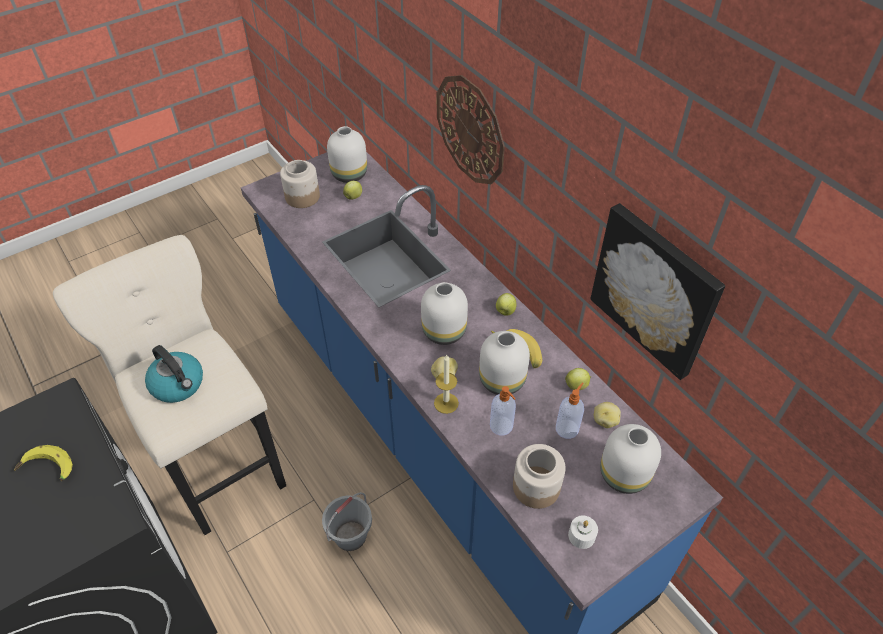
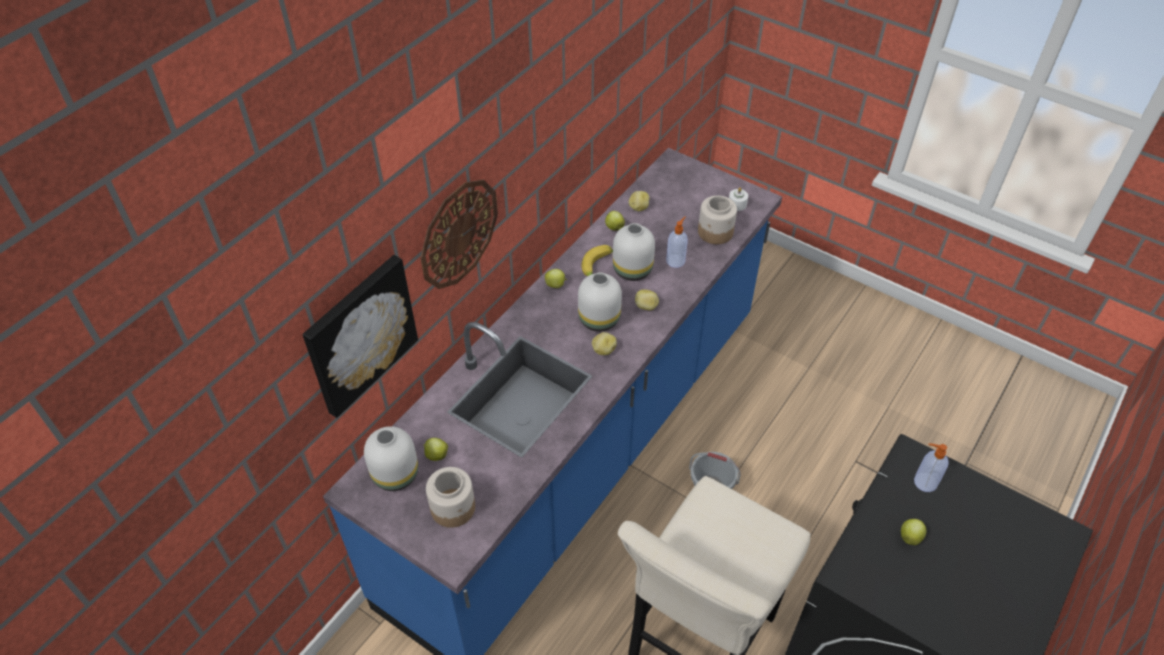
camera: 110 degrees left, 0 degrees up
(47, 470) = (910, 537): banana -> apple
(178, 384) = (735, 546): kettle -> none
(404, 324) = (603, 350): none -> potato
(446, 403) = (673, 298): candle -> none
(567, 428) = (656, 225): soap dispenser -> soap dispenser (924, 482)
(622, 475) = (679, 192): white vase -> none
(655, 290) = (607, 104): picture -> picture (359, 334)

=-=-=-=-=

- [Exercise description]: Pick out each line in the material containing "none".

- [Task response]:
(178, 384) = (735, 546): kettle -> none
(404, 324) = (603, 350): none -> potato
(446, 403) = (673, 298): candle -> none
(622, 475) = (679, 192): white vase -> none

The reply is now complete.